__PROBLEM__
Scan the data below and pick out the lines containing the word "rule".

__TASK DATA__
────────────────────

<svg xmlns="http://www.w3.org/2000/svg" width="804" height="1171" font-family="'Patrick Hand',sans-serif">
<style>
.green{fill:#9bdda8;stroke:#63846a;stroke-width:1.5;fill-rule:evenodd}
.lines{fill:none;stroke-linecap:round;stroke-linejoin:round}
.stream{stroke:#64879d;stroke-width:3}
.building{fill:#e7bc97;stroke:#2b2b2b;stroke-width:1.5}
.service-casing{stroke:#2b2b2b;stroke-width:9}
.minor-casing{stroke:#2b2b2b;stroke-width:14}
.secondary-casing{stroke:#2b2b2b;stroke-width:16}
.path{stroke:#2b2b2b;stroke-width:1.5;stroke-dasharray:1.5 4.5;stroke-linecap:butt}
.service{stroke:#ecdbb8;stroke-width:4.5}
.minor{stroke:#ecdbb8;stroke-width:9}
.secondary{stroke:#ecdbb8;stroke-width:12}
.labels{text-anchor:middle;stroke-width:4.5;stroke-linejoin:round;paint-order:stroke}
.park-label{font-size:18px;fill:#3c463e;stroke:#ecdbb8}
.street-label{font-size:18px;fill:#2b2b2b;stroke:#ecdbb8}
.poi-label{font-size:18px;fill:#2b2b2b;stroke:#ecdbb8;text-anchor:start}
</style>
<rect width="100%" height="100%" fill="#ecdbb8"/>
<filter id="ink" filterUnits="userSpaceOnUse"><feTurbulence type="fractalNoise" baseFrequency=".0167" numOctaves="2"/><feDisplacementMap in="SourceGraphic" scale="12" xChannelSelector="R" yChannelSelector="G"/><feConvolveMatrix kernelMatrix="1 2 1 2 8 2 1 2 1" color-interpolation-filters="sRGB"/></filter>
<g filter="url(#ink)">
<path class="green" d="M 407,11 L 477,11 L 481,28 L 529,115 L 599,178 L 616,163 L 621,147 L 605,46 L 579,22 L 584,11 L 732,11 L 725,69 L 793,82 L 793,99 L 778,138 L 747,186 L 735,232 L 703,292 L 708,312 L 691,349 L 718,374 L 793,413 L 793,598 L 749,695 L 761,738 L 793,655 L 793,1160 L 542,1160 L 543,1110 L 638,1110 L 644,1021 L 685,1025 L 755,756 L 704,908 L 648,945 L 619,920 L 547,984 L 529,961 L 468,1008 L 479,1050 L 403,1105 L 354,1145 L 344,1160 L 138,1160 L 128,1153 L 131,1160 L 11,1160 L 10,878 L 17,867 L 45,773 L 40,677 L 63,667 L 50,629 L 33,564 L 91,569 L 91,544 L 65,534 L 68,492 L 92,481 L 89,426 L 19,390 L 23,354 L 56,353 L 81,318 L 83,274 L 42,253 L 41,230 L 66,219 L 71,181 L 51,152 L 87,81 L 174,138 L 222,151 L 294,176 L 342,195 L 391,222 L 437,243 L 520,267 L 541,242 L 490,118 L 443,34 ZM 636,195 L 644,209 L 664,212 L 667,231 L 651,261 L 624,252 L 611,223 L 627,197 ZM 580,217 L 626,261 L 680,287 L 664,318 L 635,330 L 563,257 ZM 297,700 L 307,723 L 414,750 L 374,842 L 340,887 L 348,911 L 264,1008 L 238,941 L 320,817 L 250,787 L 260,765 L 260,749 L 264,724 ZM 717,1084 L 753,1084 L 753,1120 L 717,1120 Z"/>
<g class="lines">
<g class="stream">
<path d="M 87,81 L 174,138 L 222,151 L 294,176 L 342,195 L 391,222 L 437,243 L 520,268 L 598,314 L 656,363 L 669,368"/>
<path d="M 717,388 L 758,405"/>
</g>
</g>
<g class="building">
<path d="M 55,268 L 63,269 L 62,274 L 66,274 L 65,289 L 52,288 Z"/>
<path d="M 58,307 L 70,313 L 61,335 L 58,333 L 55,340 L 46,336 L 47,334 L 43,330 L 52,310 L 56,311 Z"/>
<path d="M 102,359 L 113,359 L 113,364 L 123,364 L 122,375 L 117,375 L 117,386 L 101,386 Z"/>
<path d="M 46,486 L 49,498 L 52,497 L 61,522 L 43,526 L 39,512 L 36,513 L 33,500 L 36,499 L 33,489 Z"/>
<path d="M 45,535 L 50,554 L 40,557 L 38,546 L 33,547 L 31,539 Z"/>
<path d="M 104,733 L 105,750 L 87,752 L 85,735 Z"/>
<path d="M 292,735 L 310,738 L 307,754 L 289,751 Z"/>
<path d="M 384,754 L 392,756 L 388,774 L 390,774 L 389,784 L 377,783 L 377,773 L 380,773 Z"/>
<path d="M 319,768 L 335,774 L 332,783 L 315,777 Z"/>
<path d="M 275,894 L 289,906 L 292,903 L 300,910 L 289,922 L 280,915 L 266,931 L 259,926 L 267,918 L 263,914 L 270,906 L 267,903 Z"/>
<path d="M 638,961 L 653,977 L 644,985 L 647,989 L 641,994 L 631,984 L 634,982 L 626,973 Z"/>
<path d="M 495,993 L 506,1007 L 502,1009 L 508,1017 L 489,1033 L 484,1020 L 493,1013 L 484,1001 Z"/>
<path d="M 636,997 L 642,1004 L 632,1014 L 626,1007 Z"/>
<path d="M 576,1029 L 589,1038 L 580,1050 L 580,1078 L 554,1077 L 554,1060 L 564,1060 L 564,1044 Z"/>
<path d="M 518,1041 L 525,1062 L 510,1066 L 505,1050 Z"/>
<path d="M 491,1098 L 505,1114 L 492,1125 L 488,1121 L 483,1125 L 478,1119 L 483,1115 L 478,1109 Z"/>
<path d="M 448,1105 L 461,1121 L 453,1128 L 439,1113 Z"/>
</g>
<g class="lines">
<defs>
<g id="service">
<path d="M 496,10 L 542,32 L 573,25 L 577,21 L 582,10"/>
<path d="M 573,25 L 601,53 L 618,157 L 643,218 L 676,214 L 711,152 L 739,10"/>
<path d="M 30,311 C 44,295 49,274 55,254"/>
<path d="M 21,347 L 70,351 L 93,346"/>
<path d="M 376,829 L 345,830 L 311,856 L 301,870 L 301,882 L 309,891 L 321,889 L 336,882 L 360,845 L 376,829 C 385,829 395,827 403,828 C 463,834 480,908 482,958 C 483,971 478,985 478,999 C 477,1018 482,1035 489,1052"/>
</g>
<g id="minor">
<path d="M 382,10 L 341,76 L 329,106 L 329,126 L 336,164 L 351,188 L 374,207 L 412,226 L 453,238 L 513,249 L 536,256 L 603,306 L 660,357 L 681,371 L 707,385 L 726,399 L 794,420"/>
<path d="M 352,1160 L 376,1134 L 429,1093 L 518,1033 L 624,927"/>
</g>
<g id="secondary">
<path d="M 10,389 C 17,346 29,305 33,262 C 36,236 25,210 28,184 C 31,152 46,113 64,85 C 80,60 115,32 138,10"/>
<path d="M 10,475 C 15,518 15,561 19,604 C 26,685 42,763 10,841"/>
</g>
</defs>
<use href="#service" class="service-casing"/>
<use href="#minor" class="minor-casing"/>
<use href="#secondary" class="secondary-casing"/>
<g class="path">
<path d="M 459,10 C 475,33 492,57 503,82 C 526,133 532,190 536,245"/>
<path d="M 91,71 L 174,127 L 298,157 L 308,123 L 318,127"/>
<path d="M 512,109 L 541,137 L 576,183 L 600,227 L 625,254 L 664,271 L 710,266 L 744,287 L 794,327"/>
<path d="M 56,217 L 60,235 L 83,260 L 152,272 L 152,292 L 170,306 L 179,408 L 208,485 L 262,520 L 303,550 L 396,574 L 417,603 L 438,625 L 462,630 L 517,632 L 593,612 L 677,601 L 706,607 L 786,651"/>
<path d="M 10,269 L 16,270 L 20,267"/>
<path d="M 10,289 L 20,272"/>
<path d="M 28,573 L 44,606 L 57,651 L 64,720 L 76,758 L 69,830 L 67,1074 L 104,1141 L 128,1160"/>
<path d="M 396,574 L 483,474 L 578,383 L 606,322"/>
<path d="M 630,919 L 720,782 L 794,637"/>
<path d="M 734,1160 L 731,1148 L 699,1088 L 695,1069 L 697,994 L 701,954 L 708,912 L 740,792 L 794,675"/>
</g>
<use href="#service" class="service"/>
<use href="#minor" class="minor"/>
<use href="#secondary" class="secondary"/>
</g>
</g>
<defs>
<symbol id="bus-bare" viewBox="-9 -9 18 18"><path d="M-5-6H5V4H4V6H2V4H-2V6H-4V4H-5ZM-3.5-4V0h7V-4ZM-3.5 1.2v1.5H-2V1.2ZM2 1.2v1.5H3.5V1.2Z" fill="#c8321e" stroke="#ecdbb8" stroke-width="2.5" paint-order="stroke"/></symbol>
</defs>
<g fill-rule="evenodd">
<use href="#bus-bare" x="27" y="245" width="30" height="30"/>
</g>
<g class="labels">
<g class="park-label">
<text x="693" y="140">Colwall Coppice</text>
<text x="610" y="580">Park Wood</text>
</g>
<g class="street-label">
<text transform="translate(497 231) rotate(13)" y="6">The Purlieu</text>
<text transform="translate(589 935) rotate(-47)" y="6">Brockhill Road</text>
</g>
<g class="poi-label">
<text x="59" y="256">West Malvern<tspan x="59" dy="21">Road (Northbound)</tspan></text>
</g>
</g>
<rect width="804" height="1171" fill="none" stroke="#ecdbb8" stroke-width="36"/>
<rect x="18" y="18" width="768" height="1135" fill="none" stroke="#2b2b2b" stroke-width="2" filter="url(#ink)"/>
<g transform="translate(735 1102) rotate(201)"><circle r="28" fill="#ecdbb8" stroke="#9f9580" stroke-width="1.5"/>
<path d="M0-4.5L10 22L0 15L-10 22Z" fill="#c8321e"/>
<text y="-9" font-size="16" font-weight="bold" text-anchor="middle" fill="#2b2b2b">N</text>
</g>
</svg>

────────────────────

__REPLY__
.green{fill:#9bdda8;stroke:#63846a;stroke-width:1.5;fill-rule:evenodd}
<g fill-rule="evenodd">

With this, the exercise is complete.